The premise is simple enough. Robert Kincaid is a photographer for National Geographic, shooting a story on the covered bridges of the county. Francesca’s husband and children have left home for several days to go to the Illinois State Fair. Photographer and housewife meet, and an awkward but friendly conversation leads to an offer of iced tea; then she shyly asks him to stay for dinner.

One of the story’s mysteries is just when each of them becomes erotically aware of the other, and there is a moment, when he goes out to get beer from the car, and she pauses while preparing salad, when she not quite smiles to herself. She seems happy; there is a lift in her heart.
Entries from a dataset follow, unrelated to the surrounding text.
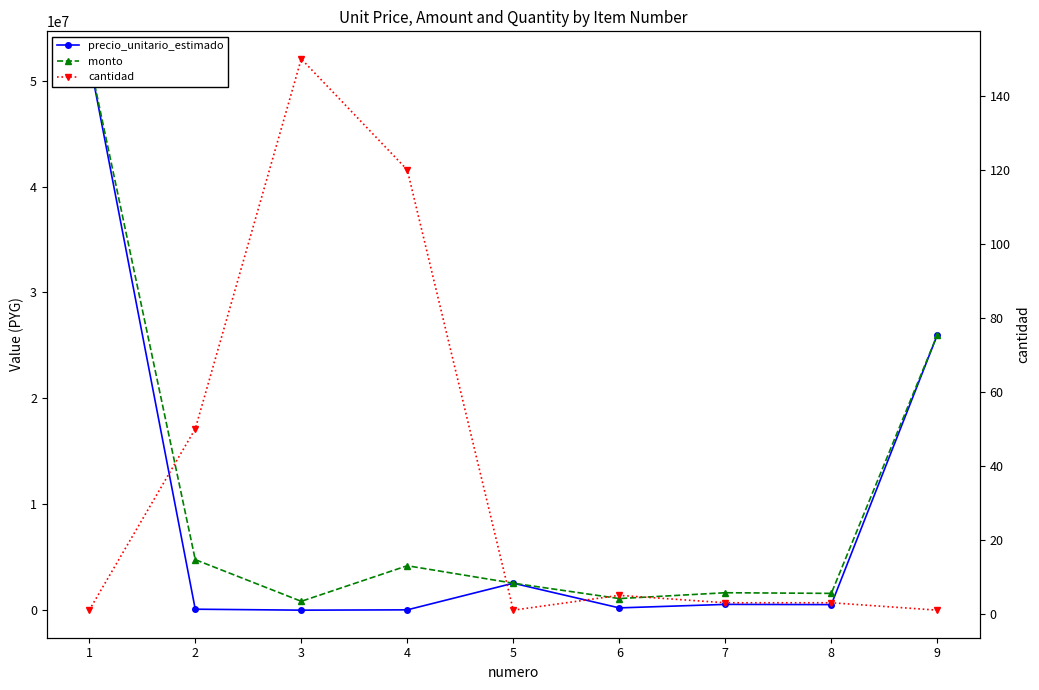

True or false: cantidad and precio_unitario_estimado cross at least once.

False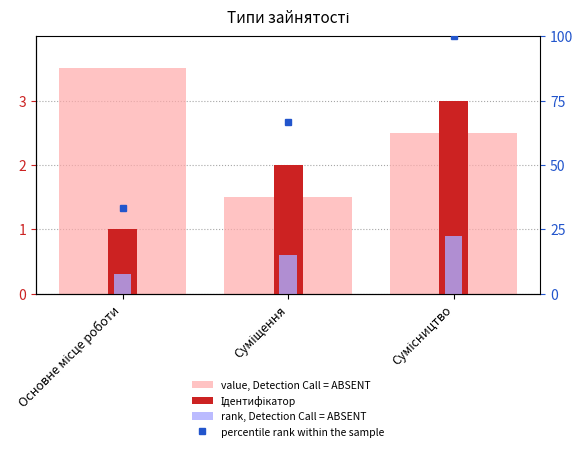

The value, Detection Call = ABSENT series shows 3.5 at Основне місце роботи. True or false?

True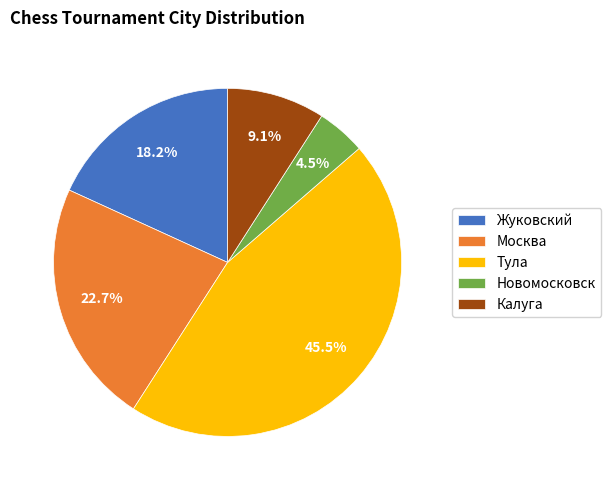

Which category has the biggest portion of the pie?

Тула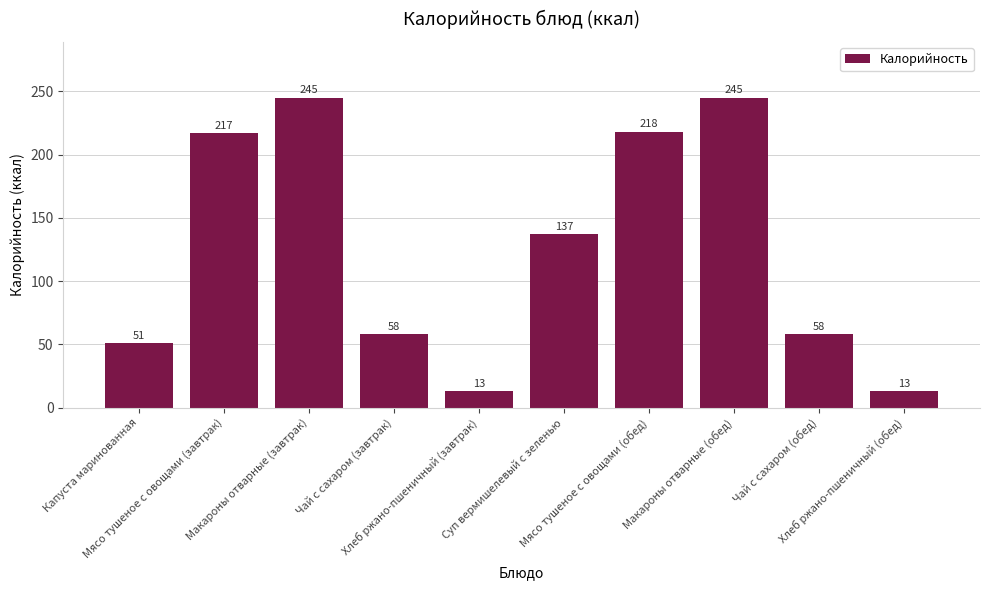

Reading left to right, list all the values displayed in this chart.

51	217	245	58	13	137	218	245	58	13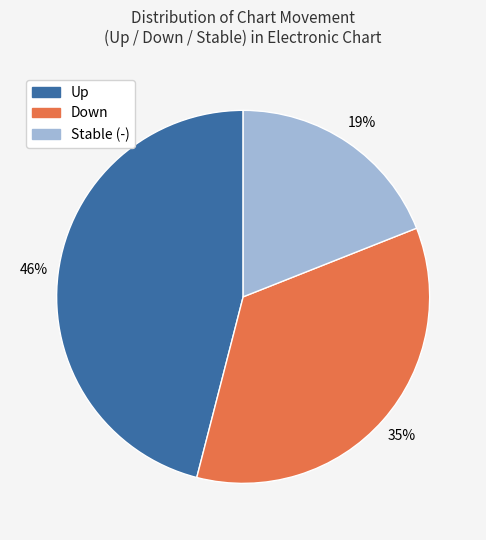

Is there any slice that represents more than half of the pie?

No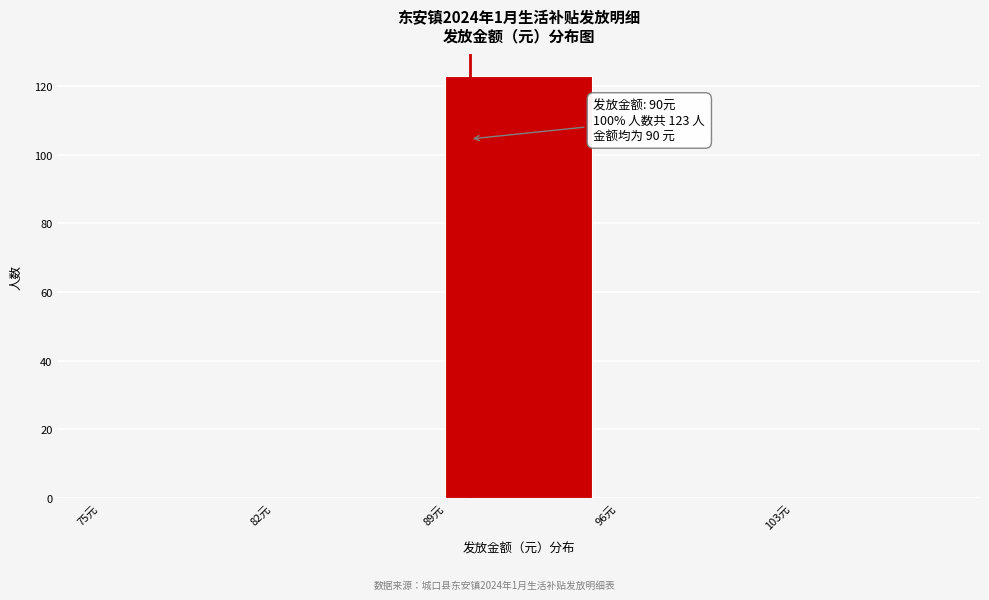

Which range on the x-axis has the tallest bar?

89 to 96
In another scene, she answers the telephone and, standing behind him, adjusts his collar, brushes his neck with her finger, and then leaves her hand resting on his shoulder. Very quietly.
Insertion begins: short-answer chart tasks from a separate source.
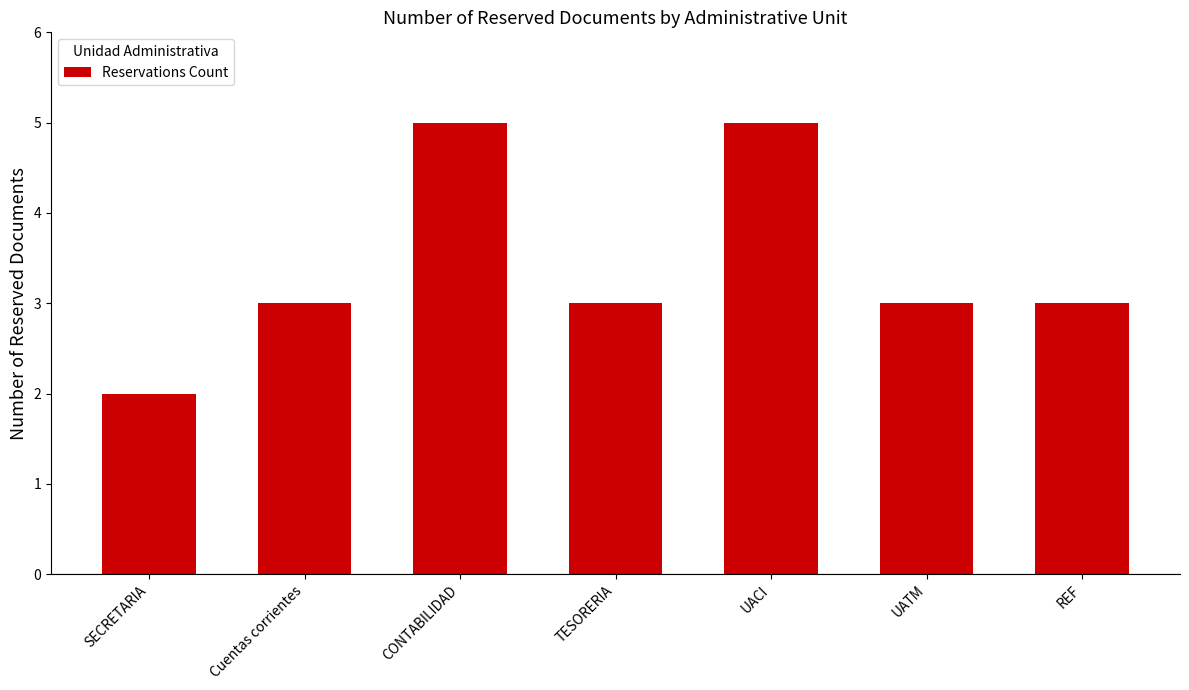

What value does the data have at UACI?

5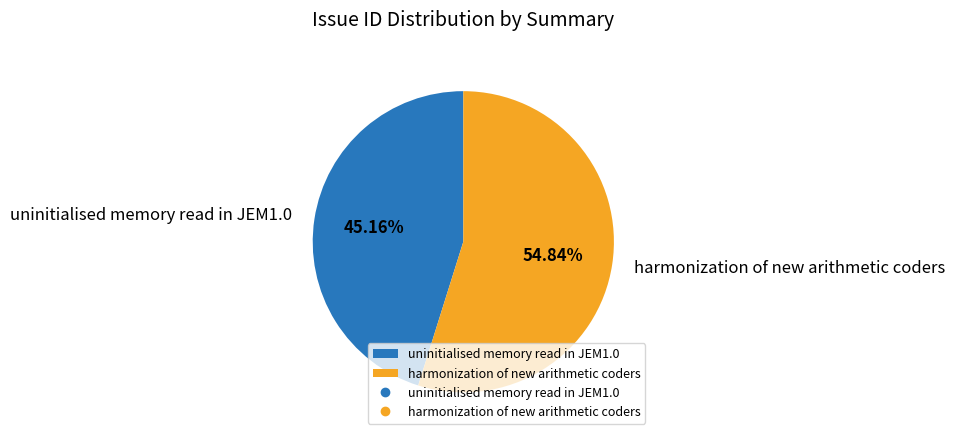

Count the number of slices in the pie.

2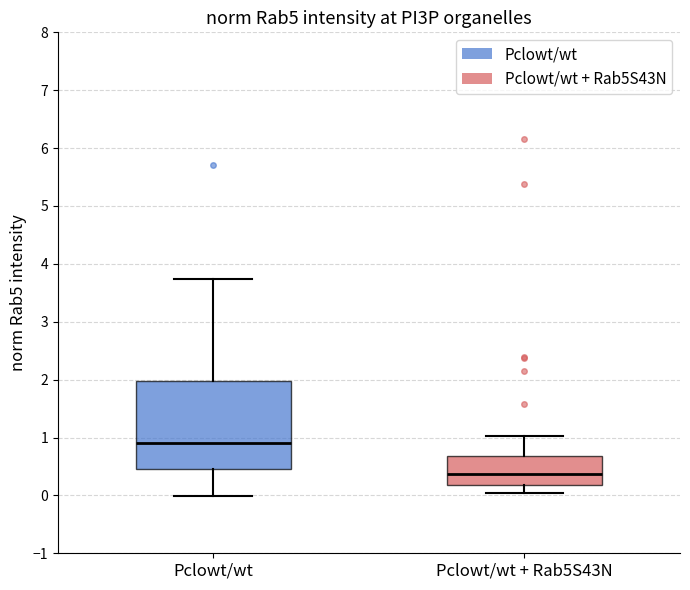

Reading left to right, transcribe this box plot: for each box, give where its median line is, the range the box spans, and where its two whiskers end, as read against the y-axis. The values are not printed on the chart, so give them approximately, as read against the axis.

Pclowt/wt: median 0.9, box 0.5 to 2.0, whiskers 0.0 to 3.7
Pclowt/wt + Rab5S43N: median 0.4, box 0.2 to 0.7, whiskers 0.0 to 1.0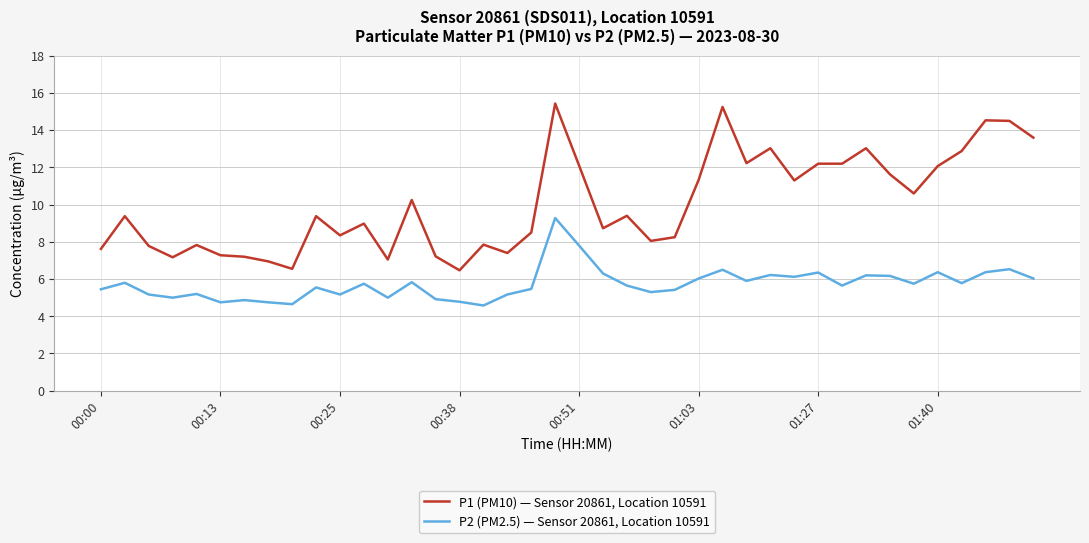

List the series in order of their overall mean, highest first.

P1 (PM10) — Sensor 20861, Location 10591, P2 (PM2.5) — Sensor 20861, Location 10591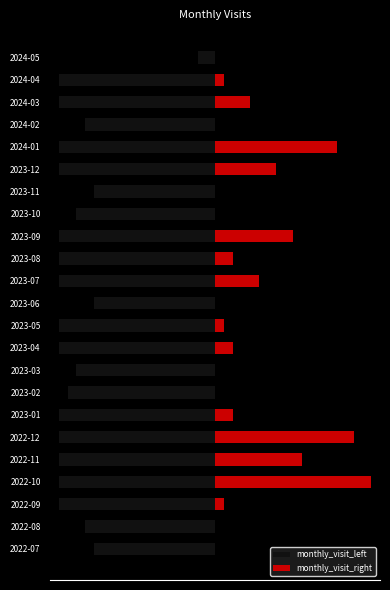

What is the smallest value displayed?

-18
There’s a lesson in life to be learned here. Years later, after their mother’s death, Francesca’s adult children discover her treasure chest of Kincaid mementos – camera equipment, photographic albums, magazine covers featuring his work and of course, love letters – and are forced to reassess the warm and emotionally cocooned existence in which they grew up. Their concerns are unduly magnified, for in the final analysis, Francesca did not wholly trust to the ‘heat of the emotional moment.’ Perhaps Robert’s rootless existence – an obvious impediment to Francesca’s ongoing access to the children – a commitment to the family unit, and her feelings for a kind, considerate husband, all coalesced to thwart the obvious inclination to run off into the sunset.

The marketing blurb for “The Bridges of Madison County” says it all: -

If you’ve ever experienced the one true love of your life, a love that for some reason could never be, you will understand why readers all over the world were so moved by this small, unknown first novel that they made it a publishing phenomenon and #1 bestseller. The story of Robert Kincaid, the photographer and free spirit searching for the covered bridges of Madison County, and Francesca Johnson, the farm wife waiting for the fulfillment of a girlhood dream, THE BRIDGES OF MADISON COUNTY gives voice to the longings of men and women everywhere-and shows us what it is to love and be loved so intensely that life is never the same again.

Since a blurb is little more than a short summary, or promotional piece accompanying a creative work, it can create a false impression of the true acts of consequence in a person’s life.

The fictional affair between Robert and Francesca would last a mere four days, more than sufficient time upon which to base a ‘lifetime of longing,’ since human beings have infinite capacity to relieve the monotony of their everyday existence with fanciful notions of an alternate life. As both readers and viewers of ‘The Bridges of Madison County,’ we are unconcerned with what Francesca did next, yet her actions lie at the heart of a fulfilled life. She nurtured her marriage and domestic environment, distilling her guilt into something wholly positive, spared her husband’s feelings over ‘a blip’ in her adult life, and sought solace in an album full of press cuttings. In time, the constant click of Robert’s shutters might well have driven her to distraction. Francesca would never discover this for herself, thus allowing life to play another one of its little tricks.